His patience was fast coming to an end. Glancing around the palazzo, he noted the twenty or so droid soldiers standing in rows at the base of the stairs. He would need to clear them first, before dealing with Dooku and his lightsaber. The soldiers would be easy. The hard part would be staying between the Sith Lord and the path back to Padmé. He reached for the Force, feeling a welcome surge of strength and a hint…just a hint…of something else.
"Where are your fellow Jedi now? Your loyal comrades-in-arms?" Dooku sneered. There was an almost desperate quality to the Count's voice, as if he realized his audience was no longer listening. "When you called them, did they rally to your cause?" He shook his head in mock woe. "No. I think not. Look around you at the world the Republic deems less worthy than a manufactured army. You stand alone here, Anakin. I'm afraid where the Jedi are concerned you always will."

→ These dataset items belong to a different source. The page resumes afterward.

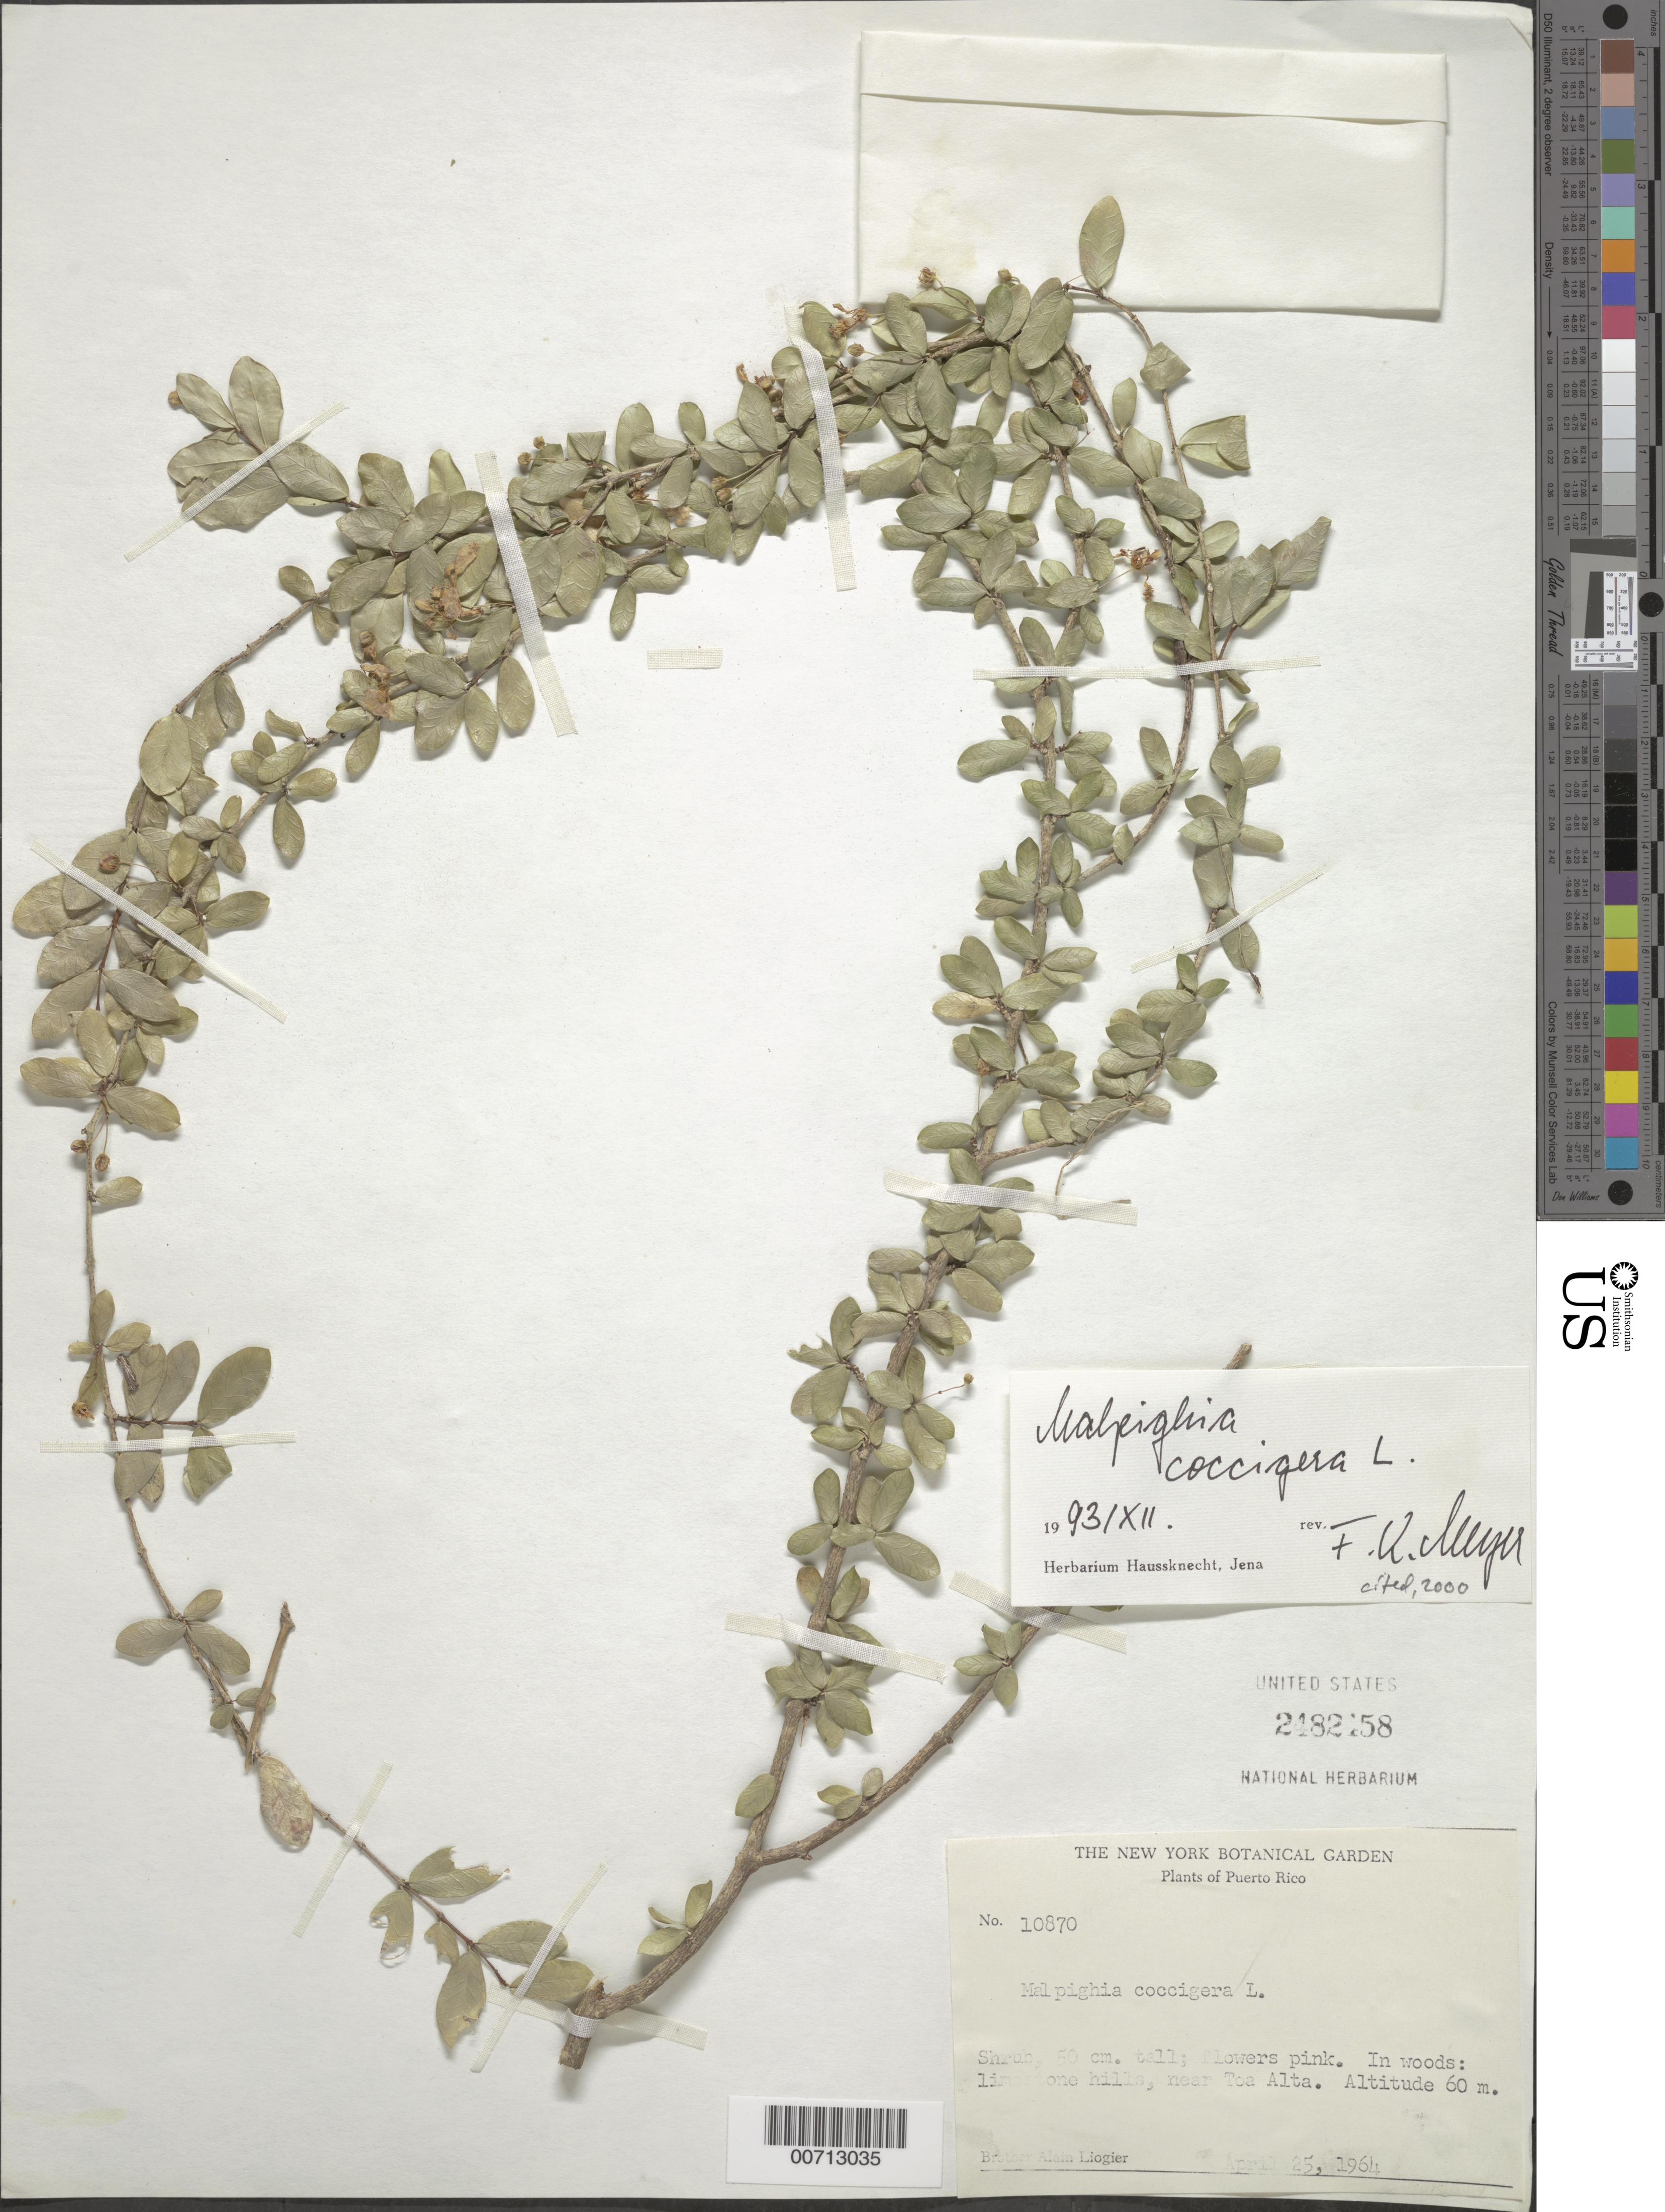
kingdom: Plantae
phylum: Tracheophyta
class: Magnoliopsida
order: Malpighiales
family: Malpighiaceae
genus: Malpighia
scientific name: Malpighia coccigera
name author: L.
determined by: Meyer, F. U.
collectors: A. H. Liogier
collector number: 10870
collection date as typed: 25 Apr 1964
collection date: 1964-04-25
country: Puerto Rico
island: Greater Antilles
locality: Toa Alta, near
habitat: In woods: limestone hills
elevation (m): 60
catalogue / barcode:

"That's where you're wrong Dooku." Another voice came from the far right. "My padawan does not stand alone."
Anakin's breath left him in a rush as he heard the familiar snap-hiss of a lightsaber igniting. Evidently Count Dooku wasn't the only one here with a knack for blocking his presence in the Force.
Though Dooku's expression didn't change, anger and frustration poured from him as Obi-Wan Kenobi stepped out from behind what remained of a marble pillar.